Sonra ne mi oldu? Her şey geçiyor, yorgunluklar, uykusuzluklar, emzirme süreçleri. Her şey geçerken, bebe büyüyor, dünyalar tatlısı bir can parçası oluyor ve senin kalbinin bir köşesine silinmemek üzere kazınıyor.

3 Nisan 2011 Pazar

Yavuz Hocam

Benim üniversiteye hazırlandığım yıllarda acayip bir özel ders furyası vardı.
Dersaneye gittiğimiz yetmediği gibi, bir de Matematik-Fizik-Kimya-Biyoloji ve hatta gerekirse Türkçe veya Tarih'den bile özel ders alanımız vardı. Nası korkunç bir sektör.

Neyse, ben Fizik ve Biyolojiden özel ders alıyordum, ve tabi dersaneye gidiyordum. Gören de sanacak ki Türkiye derecesi yapacağım :)
Matematik ve Kimya'da çok iyiydim ama digerlerinde rezalettim. Bu arada Fen-Matematik öğrencisiydim ve mühendis olmak istemekteydim.

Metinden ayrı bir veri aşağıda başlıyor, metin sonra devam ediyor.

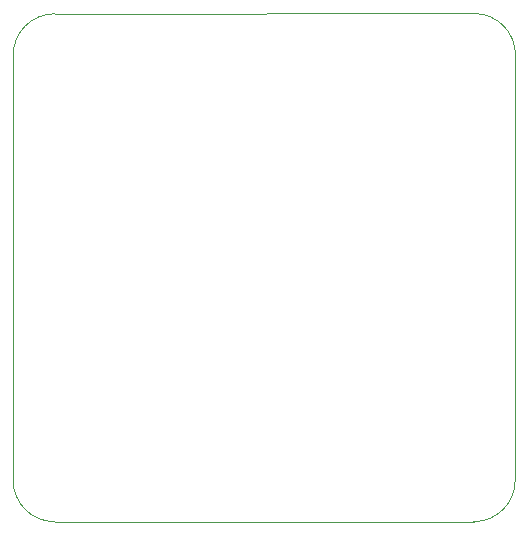
<source format=gbr>
%TF.GenerationSoftware,KiCad,Pcbnew,7.0.8*%
%TF.CreationDate,2024-02-20T11:28:20-06:00*%
%TF.ProjectId,CH32V103DevBoard,43483332-5631-4303-9344-6576426f6172,rev?*%
%TF.SameCoordinates,Original*%
%TF.FileFunction,Profile,NP*%
%FSLAX46Y46*%
G04 Gerber Fmt 4.6, Leading zero omitted, Abs format (unit mm)*
G04 Created by KiCad (PCBNEW 7.0.8) date 2024-02-20 11:28:20*
%MOMM*%
%LPD*%
G01*
G04 APERTURE LIST*
%TA.AperFunction,Profile*%
%ADD10C,0.100000*%
%TD*%
G04 APERTURE END LIST*
D10*
X131000000Y-101500000D02*
G75*
G03*
X134500000Y-105000000I3499999J-1D01*
G01*
X170000000Y-105000000D02*
G75*
G03*
X173500000Y-101500000I1J3499999D01*
G01*
X173525126Y-65474874D02*
G75*
G03*
X170025126Y-61974874I-3499999J1D01*
G01*
X134500000Y-62000000D02*
G75*
G03*
X131000000Y-65500000I0J-3500000D01*
G01*
X131000000Y-101500000D02*
X131000000Y-65500000D01*
X170000000Y-105000000D02*
X134500000Y-105000000D01*
X173525126Y-65474874D02*
X173500000Y-101500000D01*
X134500000Y-62000000D02*
X170025126Y-61974874D01*
M02*

</source>
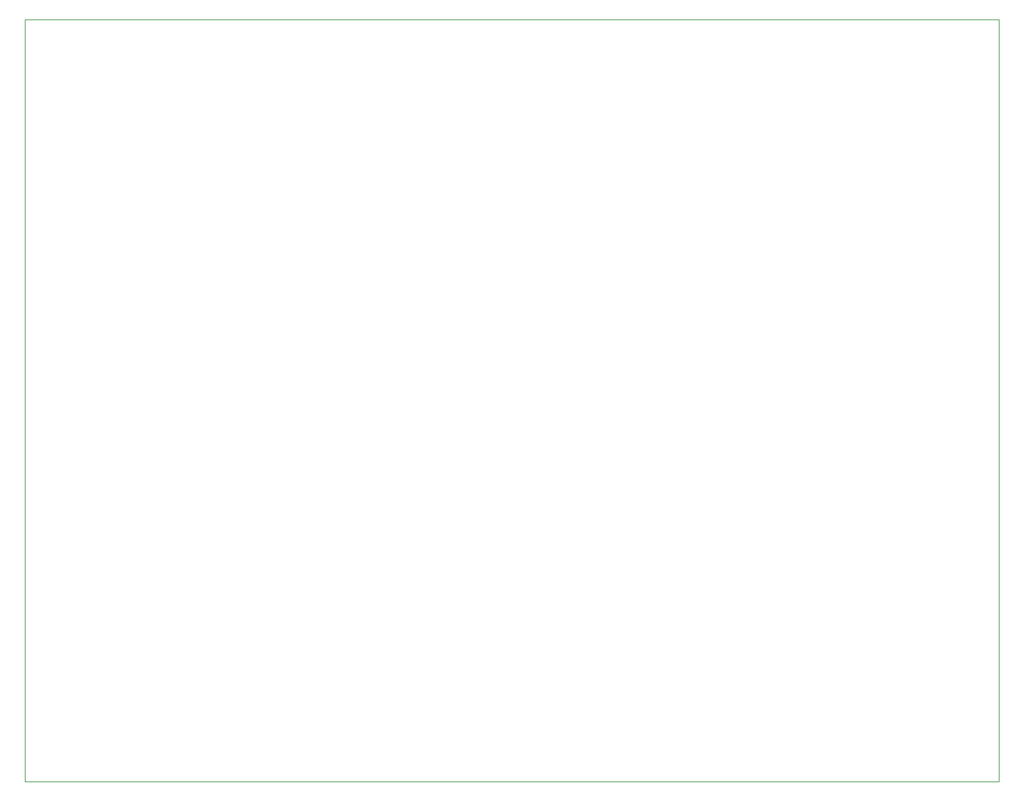
<source format=gbr>
%TF.GenerationSoftware,KiCad,Pcbnew,(6.0.4)*%
%TF.CreationDate,2022-11-13T14:24:48+02:00*%
%TF.ProjectId,pcb_heater_driver,7063625f-6865-4617-9465-725f64726976,rev?*%
%TF.SameCoordinates,Original*%
%TF.FileFunction,Profile,NP*%
%FSLAX46Y46*%
G04 Gerber Fmt 4.6, Leading zero omitted, Abs format (unit mm)*
G04 Created by KiCad (PCBNEW (6.0.4)) date 2022-11-13 14:24:48*
%MOMM*%
%LPD*%
G01*
G04 APERTURE LIST*
%TA.AperFunction,Profile*%
%ADD10C,0.100000*%
%TD*%
G04 APERTURE END LIST*
D10*
X41000000Y-21750000D02*
X163750000Y-21750000D01*
X163750000Y-21750000D02*
X163750000Y-117750000D01*
X163750000Y-117750000D02*
X41000000Y-117750000D01*
X41000000Y-117750000D02*
X41000000Y-21750000D01*
M02*

</source>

Fizik dersi aldığım Yavuz hocam, son günlerde o kadar çok aklıma geliyorsunuz ki, size mail attım az önce.
Sizin hakkınızı hiç ödeyemem.
Neden olduğunu anlatayım :
Bir kere bizim okulda eğitim tamamen fransızcaydı. Fizik dersi de Fransız sistemine göre işletilirdi ve hocalar o dönemde asla test sistemi ile ilgilenmezdi. Böyle derse gelirler ve garip garip teorik bişeyler filan anlatırlardı, yemin ederim hiç anlamazdım ama inek olduğum için iyi not alırdım.

Neyse Lise 2'de dersaneye başlayınca gördüm ki ben hiçbir şey bilmiyorum, Fizik'de 3-5 doğru ancak yapıyorum çünkü o güne kadar hiç görmemişim test tekniği filan.
Lise 2 öyle geçti. Lise sona geçince mecburen Fizik dersi almam gerekti. Tabi bu işin bir piyasası var ve piyasada da meşhur hocalar var. En meşhuru de Yavuz Hoca.
Gittik kapısını çaldık. Ders ücretini öğrendik, o zamanın parası ile 7 milyon.
Bizim maddi durum zaten rezalet, güç bela yaşıyoruz. Annem Yavuz Hoca ile konuştu, bu çocuk çok başarılı ve babası yok, ben zor okutuyorum özel okulda filan dedi ve Yavuz Hoca tüm yıl boyunca benden sadece 4 milyon aldı.
Öyle iyi bir insan ki, görseniz kapısı para basıyor. Hiçbir mecburiyeti yoktu o indirimi yapmaya, sağolsun.
Özel derslere başladık, 5 kişilik gruplar halinde alıyorduk dersleri, 2-3 ay içinde Fiziğim o kadar ilerledi ki, ben bile şaşırdım kaldım. Sonuçta ÖSS'de Fizikten full çektim, ÖYS'de de 25 soruda 2 boş ve 1 yanlışım vardı sadece. İyi denen bir okulu kazandım, bitirdim ve maaşlı memur oldum. Bundan sonraki kısım gayet sıradan :)
Bu son günlerde yaşlandığım için midir nedir, hem aklıma geliyor eskiler: Yavuz Hocam, siz çok iyi bir insan,  komik ve pratik bir öğretmendiniz. Umarım mutlu bir ömür geçirmişsinizdir.